Cette succession de faits a fourni la preuve que la France, dans son immense majorité, a la volonté de préserver intacte une tradition qui lui est commune avec vous ; car on ne pourrait pas expliquer historiquement la Révolution française en l’isolant de la guerre d’Indépendance américaine ou de cette longue suite d’événements qui a abouti, en Angleterre, à l’instauration du régime constitutionnel.

C’est cette tradition que le peuple français veut défendre ; c’est ce bien commun qu’il n’a pas souffert de voir attaquer, qu’il n’a pas voulu voir mettre en jeu. Toute l’histoire politique de la France, dans ces derniers mois, traduit cette réaction puissante de la tradition et de la volonté démocratiques.

Cela, vous pouvez, tout naturellement, le comprendre et le sentir et je suis profondément touché, profondément ému, d’avoir entendu, tout à l’heure, votre président rendre hommage en termes si pénétrants et si amicaux à l’effort que nous faisons pour préserver la paix en Europe. Là-dessus aussi, nous sommes d’accord les uns et les autres.

Ni en Grande-Bretagne, ni en Amérique, ni en France, personne ne veut croire à la fatalité de la guerre et nous sommes tous résolus à intensifier l’effort en vue d’écarter le péril.

Je peux ainsi invoquer le témoignage de chacun de vous. Vous vivez en France, vous connaissez la France. Est-il possible de concevoir au monde une nation plus résolument attachée à la paix que la France ?

Est-il possible à l’un quelconque de vous d’imaginer une guerre dont la France prendrait l’initiative, ou dont la France assumerait la responsabilité ? Y a-t-il une nation en Europe qui ait quoi que ce soit à redouter de la France ?
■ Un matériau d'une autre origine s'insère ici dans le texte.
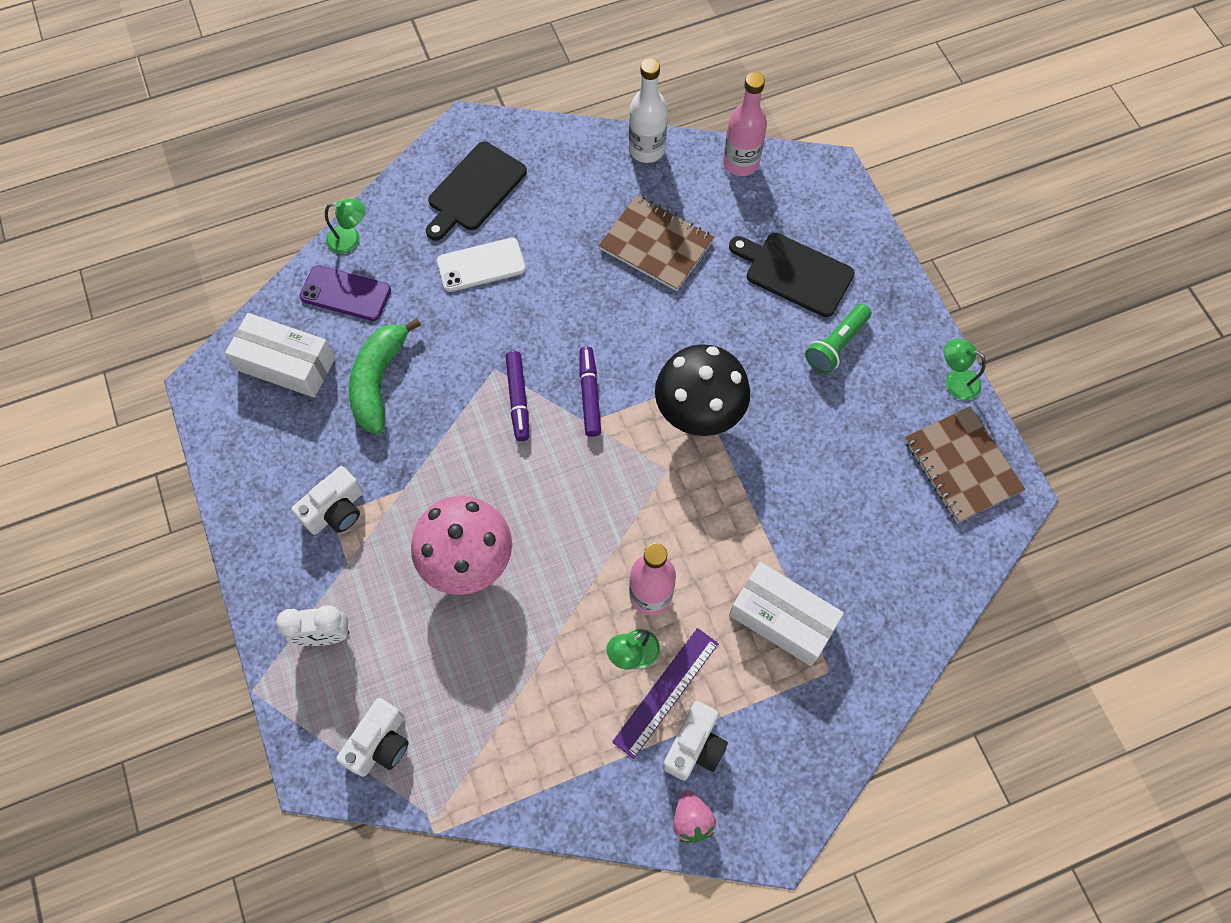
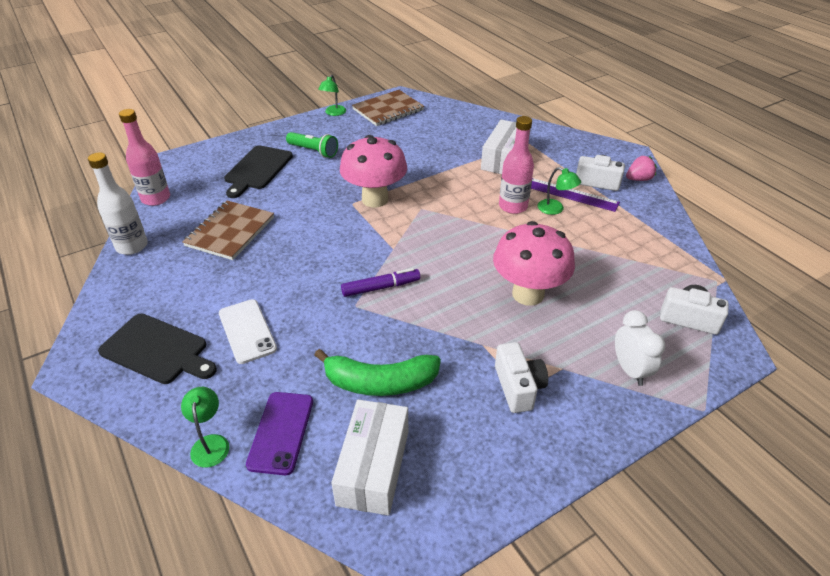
camera: 100 degrees left, 25 degrees down
white camera [291,466,363,535] -> white camera turned 45 degrees clockwise [495,342,548,413]
purple marker [579,347,601,437] -> none
black mushroom [655,344,750,436] -> pink mushroom [340,135,407,207]

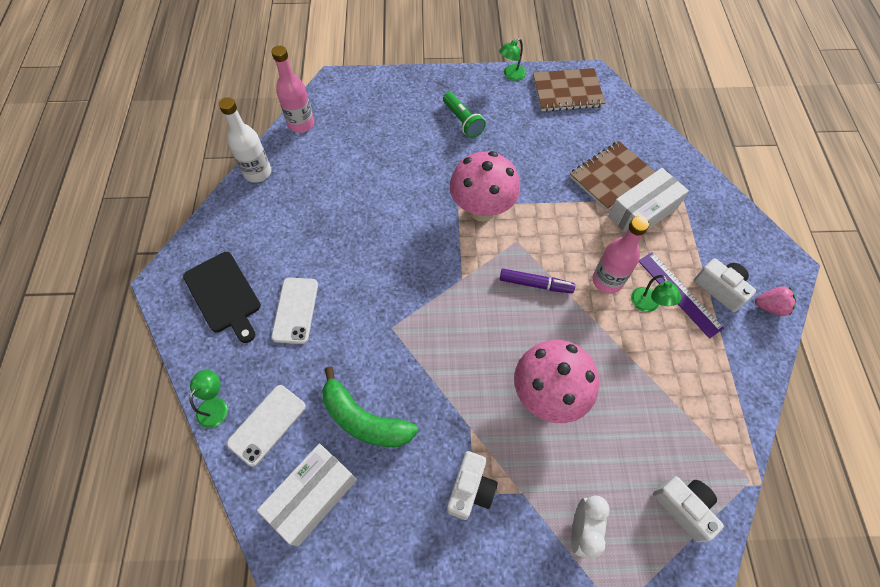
camera: 30 degrees right, 20 degrees up
brown notebook [182,201,274,260] -> brown notebook moved to [570,141,655,211]
black cutting board [224,145,293,198] -> none
purple phone [246,392,313,475] -> white phone [227,385,306,467]
purple marker [341,268,420,297] -> purple marker moved to [500,269,575,293]

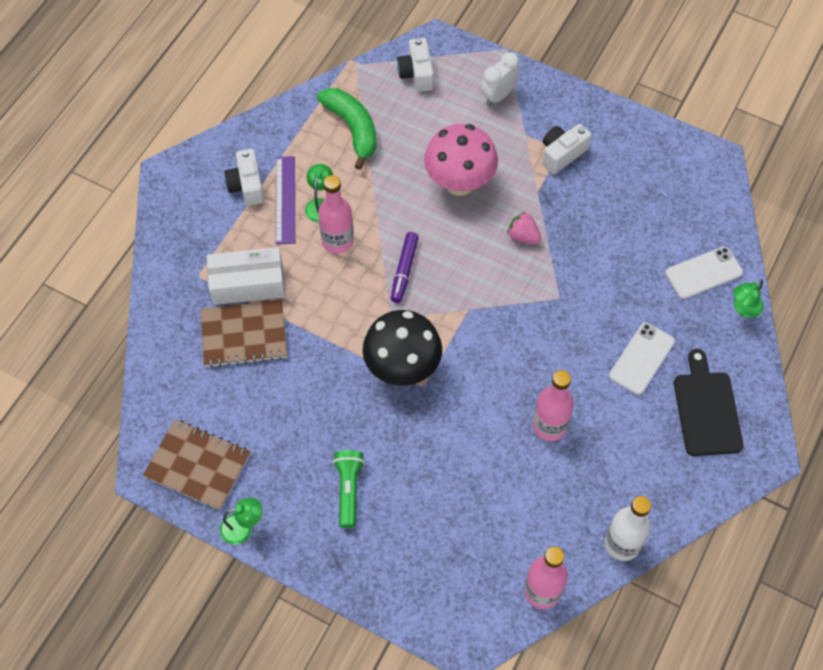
camera: 150 degrees left, 0 degrees up
white box [257,444,357,546] -> none
green banana [322,367,418,447] -> green banana moved to [317,88,376,170]
pink mushroom [450,151,520,221] -> black mushroom [363,310,442,386]
purple marker [500,269,575,293] -> purple marker turned 120 degrees counterclockwise [391,232,419,303]
pink strawberry [755,286,796,316] -> pink strawberry moved to [507,212,541,244]
none -> pink bottle [533,370,574,441]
Je crois que pour quiconque nous connaît, vit parmi nous, ce sont là des hypothèses absurdes, inconcevables, et j’en peux dire autant, non seulement de la démocratie américaine séparée de l’Europe par une vaste étendue d’océan et par d’autres choses encore, mais de la démocratie anglaise. S’il n’existait vraiment dans le monde que des pays comme les nôtres, qui est-ce qui pourrait concevoir un risque quelconque de conflagration ?

Les circonstances sont telles que nous ne pouvons pas exclure de nos esprits l’éventualité d’un danger ; mais nous sommes également décidés à tout faire pour le prévenir, pour le conjurer et c’est peut-être, en ce moment, dans cet instant précis de l’histoire, ce qui forme le lien le plus étroit entre nos peuples d’abord, et entre nos gouvernements ensuite.
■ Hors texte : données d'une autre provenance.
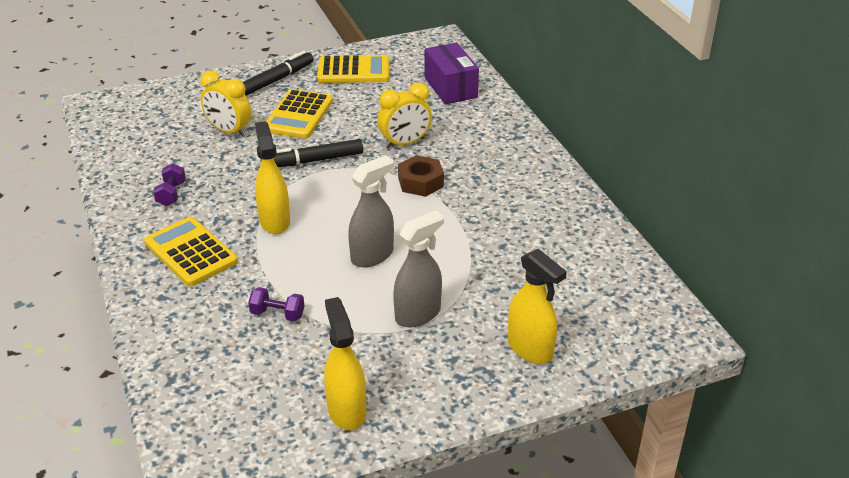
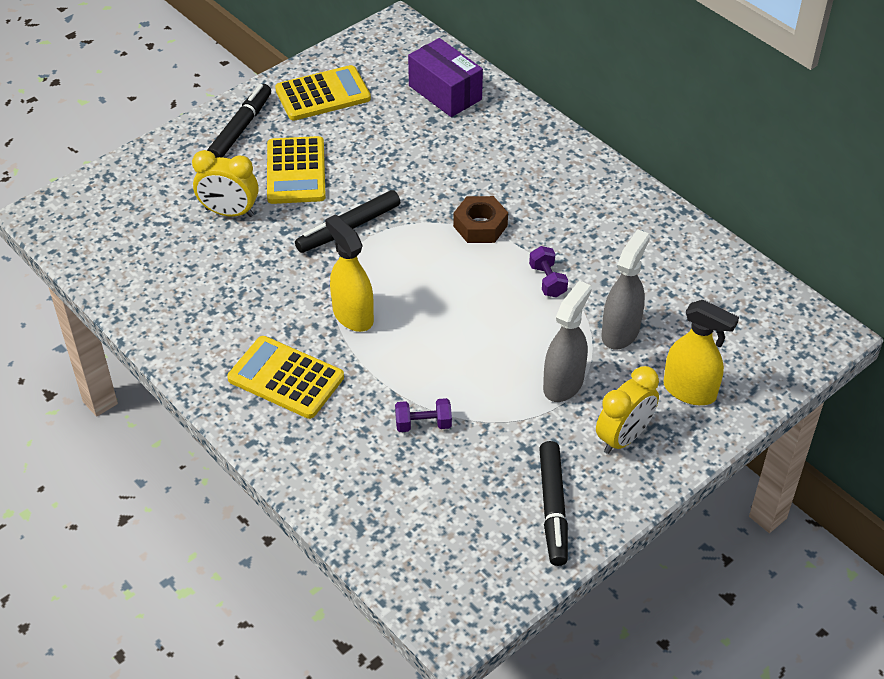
camera: 20 degrees left, 10 degrees up
purple dumbbell [153,163,186,206] -> purple dumbbell moved to [529,246,568,297]
yellow spray bottle [324,297,366,431] -> black marker [539,441,568,566]
grey spray bottle [348,155,394,267] -> grey spray bottle moved to [601,229,650,349]
yellow clock [377,83,432,148] -> yellow clock moved to [596,366,659,454]

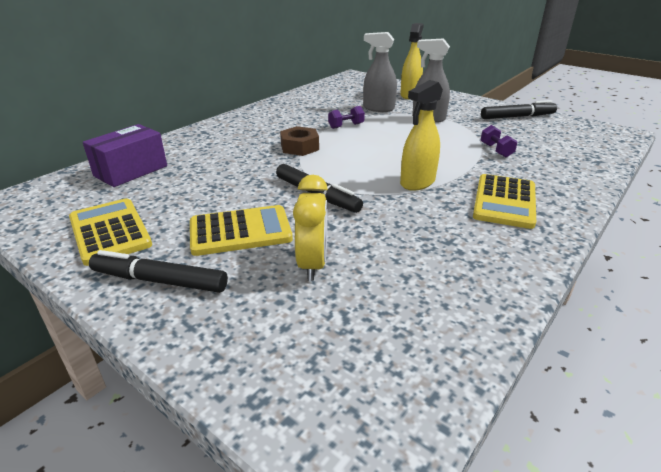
camera: 100 degrees left, 15 degrees down
yellow clock [596,366,659,454] -> none

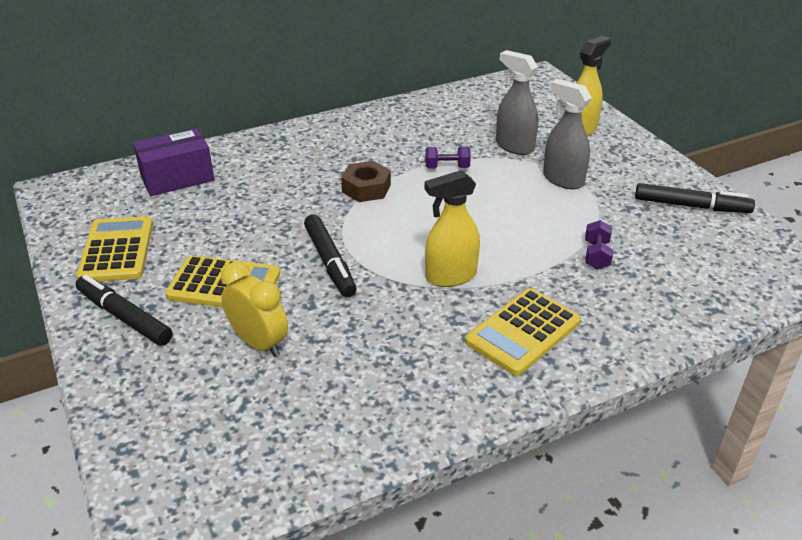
camera: 25 degrees right, 5 degrees up
yellow clock [293,175,328,281] -> yellow clock turned 75 degrees counterclockwise [221,262,288,357]

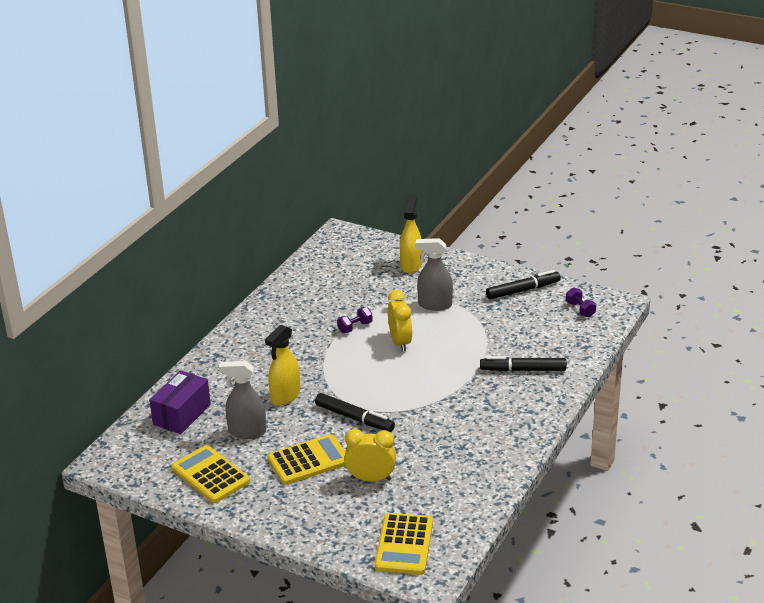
camera: 35 degrees left, 5 degrees down
black marker [76,275,173,346] -> black marker moved to [480,356,567,371]
brown nut [341,161,391,202] -> none
yellow spray bottle [425,170,480,287] -> yellow spray bottle moved to [265,324,300,406]
yellow calculator [465,288,581,376] -> yellow calculator moved to [375,513,433,575]
grey spray bottle [496,50,539,155] -> grey spray bottle moved to [219,361,266,439]
purple dumbbell [585,220,613,270] -> purple dumbbell moved to [566,287,596,318]
none -> yellow clock [388,290,412,352]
Les uns et les autres, nous avons passé depuis six mois par des heures difficiles ; il y a eu un moment où l’on pouvait craindre en France de sérieux désordres ; vous y avez fait allusion tout à l’heure, mon cher Président et je vous remercie tous cordialement de les avoir réduits à leur juste mesure. Grâce à vous, on sait tout de même dans le monde qu’il est possible de venir à Paris sans perdre son équilibre sur les flaques de sang, sans se heurter au coin de chaque rue à une barricade. Vous êtes tous venus aujourd’hui paisiblement à cet aimable déjeuner qui nous rassemble et je pense bien que, dans quelques mois, nous pourrons recevoir l’Europe entière dans des conditions de paix et de concorde civiques qui nous mettront en état de ne rien envier à aucun autre peuple du monde. Je consulte chaque matin les statistiques des grèves et je suis convaincu que le nombre d’ouvriers en grève en ce moment en France ne dépasse pas la moyenne de ce qui peut exister dans tout autre pays de grande industrie.

Voilà ce que je voulais vous dire.

Je n’ai pas besoin de vous remercier de m’avoir reçu. Vous savez que je vous en ai une profonde gratitude.

J’étais journaliste avant d’être chef de gouvernement. J’ai passé sans transition d’une profession à l’autre. Je repasserai encore probablement sans transition de l’autre à l’une. Je vous demande de vouloir bien me considérer toujours comme un des vôtres et, soit vis-à-vis du journaliste, soit vis-à-vis du chef du gouvernement, de me conserver toujours les sentiments d’amitié fraternelle que je vous remercie de m’avoir témoignés aujourd’hui.